Wypadek przy pracy
Data publikacji 06.06.2006
Makabryczny wypadek przy pracy miał wczoraj miejsce w Budach Łańcuckich podczas malowania dachu w prywatnym domu. Pracownik firmy, zajmującej się takimi usługami, czyścił dach przed malowaniem przy użyciu m.in. benzyny ekstrakcyjnej. W pewnym...
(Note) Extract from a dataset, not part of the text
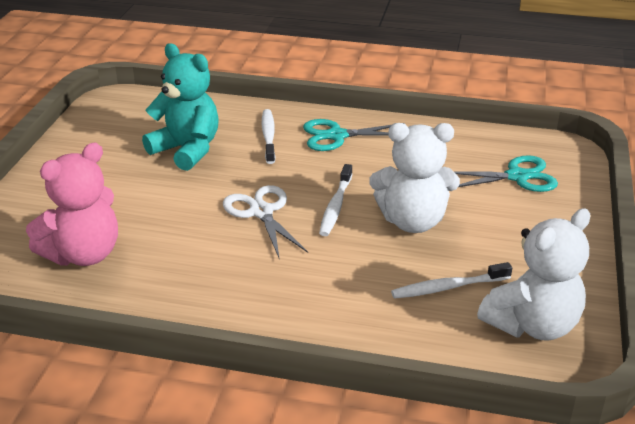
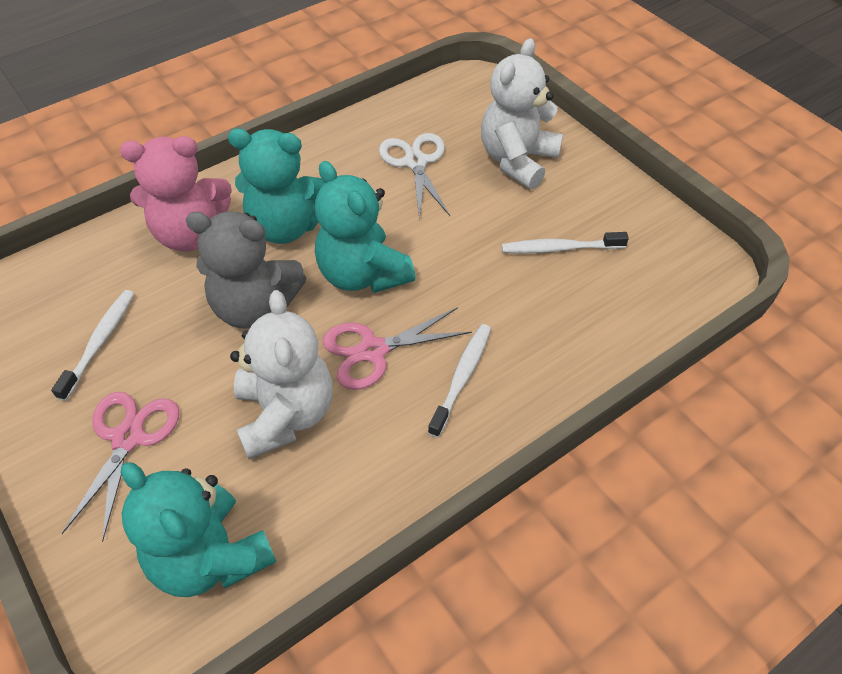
grey teddy bear: 0 -> 1
pink scissors: 0 -> 2
turquoise scissors: 2 -> 0
turquoise teddy bear: 1 -> 3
Makabryczny wypadek przy pracy miał wczoraj miejsce w Budach Łańcuckich podczas malowania dachu w prywatnym domu. Pracownik firmy, zajmującej się takimi usługami, czyścił dach przed malowaniem przy użyciu m.in. benzyny ekstrakcyjnej. W pewnym momencie, z nie ustalonych do tej pory przyczyn, stanął w płomieniach, ogień był tak intensywny, że lina asekuracyjna, którą był zabezpieczony, przepaliła się i płonący mężczyzna runął z dachu na ziemię. Zarówno właścicielka domu, jak i pracujący w pobliżu kolega z firmy pospieszyli mu z pomocą, usiłując ugasić płomień. Kiedy to wreszcie się udało, okazało się, że doznał on tak poważnych obrażeń, m.in. poparzenia sięgające 90 % powierzchni ciała, że został śmigłowcem przetransportowany do specjalistycznej kliniki w Siemianowicach Śląskich.
Policjanci z KPP w Łańcucie zajmują się wyjaśnianiem wszystkich okoliczności tego zdarzenia.